ФРАГМЕНТ ДОКУМЕНТА ->
# # # # #
Данные процессы протекают в условиях борьбы с такими негативными для них явлениями в сфере массового сознания как бескультурье и эксплуатируемое невежество, и уже имеют место быть феномены, порождённые взаимодействием этих явлений с противной им тенденцией. Сюда можно отнести развитие неких форм проявлений религиозности, отражающих на самом деле невежество населения. Как пример, можно привести массовое использование религиозной символики (нашейных мешочков с обращениями к Богу на арабском, «мусульманских символов» в автомобилях) при том, что ни к каким позитивным с позиции религиозно-культурных традиций изменениям в поведении тех, кто эту символику использует, это не ведёт.

Обратим внимание и на некоторые мифологизаторские тенденции в деятельности, направленной на возрождение и укрепление религиозно-культурной сферы. Из материалов, содержащихся в книге З.Налоева «Адаб баксанского культурного движения» [31, 198], можно сделать вывод о предпринятой в частности кабардинским общественным деятелем начала ХХ века Нури Цаговым попытке способствовать этнокультурному духовному развитию адыгов с помощью того, что сегодня называется «технологиями манипуляции сознанием». В общем-то вся история влияний на народное сознание, какого бы рода эти влияния ни были, – это история манипуляции. Так уж устроены общественные взаимоотношения. Однако конкретные технологии оцениваются по их инструментарию, методам и целям. Нури Цагов, сетуя на невежество своего народа, на самом деле пытался это невежество использовать. Его версия адыгской древней истории, излагавшаяся как факт без всяких доказательств, была рассчитана на некритическое восприятие. Целью было возродить национально-культурное самосознание народа через пробуждение интереса к факту своей уникальной позитивной самобытности. Интерес же должен был пробуждаться через внушение древнего величия адыгской истории, так что конечной целью Н.Цагова и его единомышленников было сохранение и дальнейшее развитие самобытной адыгской этнокультурной системы.
# # # # #
ЗАДАНИЯ ДЛЯ РЕШЕНИЯ ->
A. Установите, соответствуют ли фрагменту документа утверждения (i)–(iii). Для каждого ответьте «да» или «нет» и дословно приведите решающие слова фрагмента.
(i) Нури Цагов был кабардинским общественным деятелем начала XX века.
(ii) Версию древней истории адыгов, предложенную Нури Цаговым, подкрепляли доказательства.
(iii) Массовое использование религиозной символики меняет поведение тех, кто её использует, в лучшую сторону.
B. Ответьте по фрагменту документа на вопросы:
(i) На каком языке написаны обращения к Богу в нашейных мешочках?
(ii) Как называется книга З. Налоева, на материалы которой опирается фрагмент?
(iii) Через внушение чего должен был пробуждаться интерес народа к своей самобытности?
Записи к этому фрагменту документа никакого отношения не имеют.
# # # # #
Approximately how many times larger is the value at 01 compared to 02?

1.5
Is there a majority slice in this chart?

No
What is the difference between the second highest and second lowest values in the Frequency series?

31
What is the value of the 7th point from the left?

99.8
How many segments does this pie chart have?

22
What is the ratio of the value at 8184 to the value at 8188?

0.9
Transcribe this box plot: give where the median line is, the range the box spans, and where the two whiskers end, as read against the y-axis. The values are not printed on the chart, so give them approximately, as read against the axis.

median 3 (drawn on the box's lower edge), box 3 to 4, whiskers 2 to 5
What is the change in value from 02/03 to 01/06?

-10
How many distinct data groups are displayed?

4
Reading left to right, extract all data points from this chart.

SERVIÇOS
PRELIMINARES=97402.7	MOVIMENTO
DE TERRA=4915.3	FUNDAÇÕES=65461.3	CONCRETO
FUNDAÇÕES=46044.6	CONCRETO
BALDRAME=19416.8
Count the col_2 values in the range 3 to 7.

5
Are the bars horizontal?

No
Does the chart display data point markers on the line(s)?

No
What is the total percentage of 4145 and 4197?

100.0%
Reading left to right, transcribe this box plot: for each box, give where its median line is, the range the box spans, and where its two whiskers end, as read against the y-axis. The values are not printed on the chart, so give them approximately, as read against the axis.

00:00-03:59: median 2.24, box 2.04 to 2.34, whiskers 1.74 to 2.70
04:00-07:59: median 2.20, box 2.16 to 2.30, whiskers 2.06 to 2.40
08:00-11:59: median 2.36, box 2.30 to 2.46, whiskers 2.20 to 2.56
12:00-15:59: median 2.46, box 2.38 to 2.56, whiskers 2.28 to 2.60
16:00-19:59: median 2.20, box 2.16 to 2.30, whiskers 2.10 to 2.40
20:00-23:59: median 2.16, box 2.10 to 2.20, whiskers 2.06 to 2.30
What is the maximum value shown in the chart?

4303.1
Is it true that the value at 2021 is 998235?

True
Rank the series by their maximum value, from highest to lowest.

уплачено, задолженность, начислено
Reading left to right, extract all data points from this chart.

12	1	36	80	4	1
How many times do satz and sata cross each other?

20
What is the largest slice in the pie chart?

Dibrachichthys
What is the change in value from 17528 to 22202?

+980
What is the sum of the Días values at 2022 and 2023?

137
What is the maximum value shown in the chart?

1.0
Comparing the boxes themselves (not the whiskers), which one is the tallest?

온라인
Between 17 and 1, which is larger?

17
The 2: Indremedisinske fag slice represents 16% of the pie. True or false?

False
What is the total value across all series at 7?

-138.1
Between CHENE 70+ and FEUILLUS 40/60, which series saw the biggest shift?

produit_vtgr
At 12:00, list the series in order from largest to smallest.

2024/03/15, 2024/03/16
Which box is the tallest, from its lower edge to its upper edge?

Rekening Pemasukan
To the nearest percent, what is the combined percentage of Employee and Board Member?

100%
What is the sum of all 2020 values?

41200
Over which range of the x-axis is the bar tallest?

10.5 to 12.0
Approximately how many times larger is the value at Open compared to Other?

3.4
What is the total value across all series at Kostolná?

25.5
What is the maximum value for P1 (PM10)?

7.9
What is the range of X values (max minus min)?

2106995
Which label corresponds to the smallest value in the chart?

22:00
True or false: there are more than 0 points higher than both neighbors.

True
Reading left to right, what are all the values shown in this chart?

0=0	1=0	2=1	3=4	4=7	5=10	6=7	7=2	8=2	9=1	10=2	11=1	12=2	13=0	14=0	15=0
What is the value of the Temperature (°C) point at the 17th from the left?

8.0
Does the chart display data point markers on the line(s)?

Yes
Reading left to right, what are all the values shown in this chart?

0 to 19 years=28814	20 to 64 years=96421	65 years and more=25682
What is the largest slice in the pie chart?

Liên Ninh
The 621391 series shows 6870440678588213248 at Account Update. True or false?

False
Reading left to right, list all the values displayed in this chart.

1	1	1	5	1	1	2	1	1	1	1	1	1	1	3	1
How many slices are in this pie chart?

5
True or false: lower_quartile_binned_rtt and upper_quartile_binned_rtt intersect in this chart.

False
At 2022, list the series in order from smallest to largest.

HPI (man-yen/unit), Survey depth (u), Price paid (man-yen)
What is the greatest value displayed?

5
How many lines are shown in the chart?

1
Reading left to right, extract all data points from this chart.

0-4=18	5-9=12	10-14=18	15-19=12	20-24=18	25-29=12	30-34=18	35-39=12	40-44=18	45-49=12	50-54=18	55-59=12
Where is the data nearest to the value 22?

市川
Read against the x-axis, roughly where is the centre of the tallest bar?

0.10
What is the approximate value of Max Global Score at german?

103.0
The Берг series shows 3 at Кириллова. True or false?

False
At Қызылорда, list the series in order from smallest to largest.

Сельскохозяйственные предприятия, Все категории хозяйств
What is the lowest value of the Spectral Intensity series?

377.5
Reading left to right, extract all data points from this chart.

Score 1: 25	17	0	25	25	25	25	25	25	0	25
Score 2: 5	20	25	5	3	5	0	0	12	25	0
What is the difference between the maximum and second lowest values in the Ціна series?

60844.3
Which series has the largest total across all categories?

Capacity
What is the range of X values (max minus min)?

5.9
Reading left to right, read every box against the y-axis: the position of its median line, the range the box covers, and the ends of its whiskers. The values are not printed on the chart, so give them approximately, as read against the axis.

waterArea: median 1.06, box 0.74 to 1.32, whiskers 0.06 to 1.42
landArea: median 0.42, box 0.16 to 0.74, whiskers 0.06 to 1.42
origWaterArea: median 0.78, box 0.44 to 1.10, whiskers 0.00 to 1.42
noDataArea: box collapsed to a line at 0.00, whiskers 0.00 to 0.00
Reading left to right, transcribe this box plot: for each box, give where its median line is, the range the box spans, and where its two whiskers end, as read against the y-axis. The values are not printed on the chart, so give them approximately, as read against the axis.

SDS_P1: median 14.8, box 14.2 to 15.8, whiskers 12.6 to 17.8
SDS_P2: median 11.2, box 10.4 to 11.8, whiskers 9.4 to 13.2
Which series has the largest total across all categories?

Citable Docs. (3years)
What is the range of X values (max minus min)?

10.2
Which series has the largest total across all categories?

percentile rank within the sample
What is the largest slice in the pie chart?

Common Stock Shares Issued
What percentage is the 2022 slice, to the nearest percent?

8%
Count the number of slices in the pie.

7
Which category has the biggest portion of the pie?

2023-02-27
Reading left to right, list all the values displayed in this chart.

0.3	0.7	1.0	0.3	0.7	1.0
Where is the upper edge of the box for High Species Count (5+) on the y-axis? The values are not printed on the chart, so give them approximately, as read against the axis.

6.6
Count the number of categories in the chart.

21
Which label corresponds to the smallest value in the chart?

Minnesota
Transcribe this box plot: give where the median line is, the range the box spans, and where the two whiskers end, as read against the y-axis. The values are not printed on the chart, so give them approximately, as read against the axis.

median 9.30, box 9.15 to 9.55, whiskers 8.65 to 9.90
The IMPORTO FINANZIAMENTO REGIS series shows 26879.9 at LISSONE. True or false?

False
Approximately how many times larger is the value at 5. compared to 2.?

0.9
# # # # #
ОТВЕТЫ К ЗАДАНИЯМ ->
A.
(i) Да: «кабардинским общественным деятелем начала ХХ века Нури Цаговым».
(ii) Нет: «излагавшаяся как факт без всяких доказательств».
(iii) Нет: «ни к каким позитивным с позиции религиозно-культурных традиций изменениям в поведении тех, кто эту символику использует, это не ведёт».

B.
(i) На арабском.
(ii) «Адаб баксанского культурного движения».
(iii) Через внушение древнего величия адыгской истории.